◆ TEXT PASSAGE

Data are mean ± SEM. AAR and infarct size were analysed by one-way anova followed by Fisher’s post hoc test. Heart rate, cardiomyocyte viability, intra-, extracellular and mitochondrial ROS, mitochondrial respiration, ATP production and CRC were analysed by two-way anova for repeated measurements. When a significant difference was detected, anova was followed by Fisher’s post hoc tests (SigmaStat 2.03, SPSS Inc., Chicago, IL, USA).

Materials

Chemicals were of the highest quality available, and all solutions were freshly prepared using MilliQ® Water (Merck Millipore, Darmstadt, Germany) or high-quality analytical-grade organic solvents and, where appropriate, sterilized before use. Unless otherwise indicated, materials were obtained from Sigma-Aldrich (Deisenhofen, Germany) or purchased from vendors as indicated. Ivabradine was provided by Servier (Suresnes, France). C57Bl6/J mice were purchased from Charles River Laboratories (Kisslegg, Germany).

◆ STUDY MATERIAL
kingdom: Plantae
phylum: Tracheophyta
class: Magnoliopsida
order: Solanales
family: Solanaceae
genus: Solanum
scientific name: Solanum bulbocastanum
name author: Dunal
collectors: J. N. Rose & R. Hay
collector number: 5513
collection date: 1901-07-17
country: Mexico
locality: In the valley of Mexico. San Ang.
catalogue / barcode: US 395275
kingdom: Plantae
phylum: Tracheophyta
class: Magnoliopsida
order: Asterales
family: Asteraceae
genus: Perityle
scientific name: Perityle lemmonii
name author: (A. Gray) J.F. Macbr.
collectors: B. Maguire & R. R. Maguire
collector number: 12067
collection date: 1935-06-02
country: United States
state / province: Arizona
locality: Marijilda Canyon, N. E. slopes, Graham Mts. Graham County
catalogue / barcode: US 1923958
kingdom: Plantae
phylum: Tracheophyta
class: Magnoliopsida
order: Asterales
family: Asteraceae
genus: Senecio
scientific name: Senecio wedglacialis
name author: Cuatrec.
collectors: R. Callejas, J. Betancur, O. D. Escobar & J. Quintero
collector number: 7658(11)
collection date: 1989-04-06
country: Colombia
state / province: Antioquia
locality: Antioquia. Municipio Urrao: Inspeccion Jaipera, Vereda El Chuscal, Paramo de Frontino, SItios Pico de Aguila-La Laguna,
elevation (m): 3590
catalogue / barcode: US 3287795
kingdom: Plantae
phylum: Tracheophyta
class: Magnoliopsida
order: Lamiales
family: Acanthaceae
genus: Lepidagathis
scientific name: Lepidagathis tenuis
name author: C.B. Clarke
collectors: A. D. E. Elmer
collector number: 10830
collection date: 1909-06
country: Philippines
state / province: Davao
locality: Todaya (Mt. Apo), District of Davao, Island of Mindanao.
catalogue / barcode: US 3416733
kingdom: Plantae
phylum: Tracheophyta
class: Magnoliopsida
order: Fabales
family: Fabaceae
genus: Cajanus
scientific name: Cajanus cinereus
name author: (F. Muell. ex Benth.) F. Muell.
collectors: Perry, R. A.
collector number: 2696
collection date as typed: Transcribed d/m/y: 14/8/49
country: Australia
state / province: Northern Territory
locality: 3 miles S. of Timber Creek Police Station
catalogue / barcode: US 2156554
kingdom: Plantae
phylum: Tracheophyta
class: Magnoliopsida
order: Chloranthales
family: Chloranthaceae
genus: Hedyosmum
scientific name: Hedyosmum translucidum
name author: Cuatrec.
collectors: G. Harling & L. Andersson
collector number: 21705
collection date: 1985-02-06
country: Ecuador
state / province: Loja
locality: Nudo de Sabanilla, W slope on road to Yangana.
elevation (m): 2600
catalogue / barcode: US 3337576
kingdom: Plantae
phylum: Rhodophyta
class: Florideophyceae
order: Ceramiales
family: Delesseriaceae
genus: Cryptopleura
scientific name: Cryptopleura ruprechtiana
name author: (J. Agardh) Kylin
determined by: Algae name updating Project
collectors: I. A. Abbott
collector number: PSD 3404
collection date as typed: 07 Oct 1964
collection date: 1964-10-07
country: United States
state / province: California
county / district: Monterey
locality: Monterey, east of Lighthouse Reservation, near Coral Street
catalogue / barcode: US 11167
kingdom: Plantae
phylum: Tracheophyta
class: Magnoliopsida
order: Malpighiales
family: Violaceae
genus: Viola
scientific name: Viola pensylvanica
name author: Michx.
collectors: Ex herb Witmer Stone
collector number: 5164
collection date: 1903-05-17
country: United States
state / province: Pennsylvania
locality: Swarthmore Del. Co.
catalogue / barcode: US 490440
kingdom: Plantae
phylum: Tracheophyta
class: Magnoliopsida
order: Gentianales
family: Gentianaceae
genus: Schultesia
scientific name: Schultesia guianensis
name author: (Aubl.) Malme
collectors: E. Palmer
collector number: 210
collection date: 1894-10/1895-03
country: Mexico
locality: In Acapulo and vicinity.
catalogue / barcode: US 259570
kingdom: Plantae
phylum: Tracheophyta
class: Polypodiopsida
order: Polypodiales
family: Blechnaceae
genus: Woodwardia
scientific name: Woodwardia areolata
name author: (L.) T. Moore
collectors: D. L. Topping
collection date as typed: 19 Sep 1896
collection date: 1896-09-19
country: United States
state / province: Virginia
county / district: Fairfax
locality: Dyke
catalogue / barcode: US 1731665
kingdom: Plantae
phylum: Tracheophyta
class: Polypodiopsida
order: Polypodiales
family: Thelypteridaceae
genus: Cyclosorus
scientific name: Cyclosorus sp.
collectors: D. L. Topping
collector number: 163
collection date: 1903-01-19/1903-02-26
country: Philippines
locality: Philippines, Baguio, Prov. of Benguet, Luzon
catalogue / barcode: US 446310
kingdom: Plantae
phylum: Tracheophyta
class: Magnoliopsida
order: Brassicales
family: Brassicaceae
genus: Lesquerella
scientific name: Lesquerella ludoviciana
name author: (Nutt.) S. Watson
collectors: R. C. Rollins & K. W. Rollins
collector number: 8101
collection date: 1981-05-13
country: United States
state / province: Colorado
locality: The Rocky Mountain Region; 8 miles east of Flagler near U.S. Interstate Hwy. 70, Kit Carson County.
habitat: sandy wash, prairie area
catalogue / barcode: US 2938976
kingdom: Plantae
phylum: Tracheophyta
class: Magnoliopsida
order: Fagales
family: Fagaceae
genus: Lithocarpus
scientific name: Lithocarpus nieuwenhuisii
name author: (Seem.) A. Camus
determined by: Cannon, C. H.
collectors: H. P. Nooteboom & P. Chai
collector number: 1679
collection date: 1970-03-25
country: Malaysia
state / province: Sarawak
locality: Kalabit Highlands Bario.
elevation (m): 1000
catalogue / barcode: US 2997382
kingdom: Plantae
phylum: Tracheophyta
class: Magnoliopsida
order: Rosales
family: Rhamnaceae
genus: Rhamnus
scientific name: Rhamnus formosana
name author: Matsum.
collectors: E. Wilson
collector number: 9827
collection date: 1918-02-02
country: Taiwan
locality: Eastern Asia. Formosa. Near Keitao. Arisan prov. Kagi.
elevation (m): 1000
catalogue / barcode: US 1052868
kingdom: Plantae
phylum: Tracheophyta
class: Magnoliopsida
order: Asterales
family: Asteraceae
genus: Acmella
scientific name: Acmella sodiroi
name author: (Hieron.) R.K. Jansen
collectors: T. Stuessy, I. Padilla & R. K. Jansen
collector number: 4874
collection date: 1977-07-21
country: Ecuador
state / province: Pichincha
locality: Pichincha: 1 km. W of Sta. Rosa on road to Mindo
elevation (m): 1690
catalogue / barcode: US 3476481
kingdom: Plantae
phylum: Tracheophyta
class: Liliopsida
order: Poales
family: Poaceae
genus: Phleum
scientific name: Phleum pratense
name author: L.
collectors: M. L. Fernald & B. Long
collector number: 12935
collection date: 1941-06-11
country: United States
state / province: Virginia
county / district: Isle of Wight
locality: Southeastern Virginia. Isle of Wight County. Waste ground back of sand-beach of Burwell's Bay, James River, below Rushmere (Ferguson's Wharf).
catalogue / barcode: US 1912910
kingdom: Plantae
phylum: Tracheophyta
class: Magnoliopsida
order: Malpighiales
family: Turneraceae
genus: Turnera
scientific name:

◆ EXERCISE INSTRUCTIONS
Extend the methods passage on statistical analysis and materials, starting after its final sentence.

◆ ANSWER TO THIS TASK
Results

Myocardial ischaemia/reperfusion in vivo

Baseline heart rate was well matched between groups. After ivabradine, heart rate was reduced by 18 ± 1%, and atrial pacing abolished this reduction of heart rate. Heart rate was constant during ischaemia and reperfusion in all groups (Figure 1A). The AAR was not significantly different between groups (Figure 1B). Ivabradine reduced infarct size, and this benefit remained with atrial pacing (Figure 1C).

Figure 1.

Figure 1

Open in a new tab

Heart rate-independent infarct size reduction by ivabradine in mice in vivo. Heart rate was reduced by ivabradine; this reduction was abolished by atrial pacing. Heart rate did not change during ischaemia and reperfusion in all groups respectively. *P < 0.01 ivabradine versus placebo and versus ivabradine with atrial pacing, using two-way repeated measures anova followed by Fisher’s post hoc test. (A) AAR was comparable between groups (B), whereas infarct size was reduced with or without heart rate reduction by ivabradine (C). Data represent mean ± SEM of n = 6 independent hearts. *P < 0.01 versus placebo using one-way anova followed by Fisher’s post hoc test.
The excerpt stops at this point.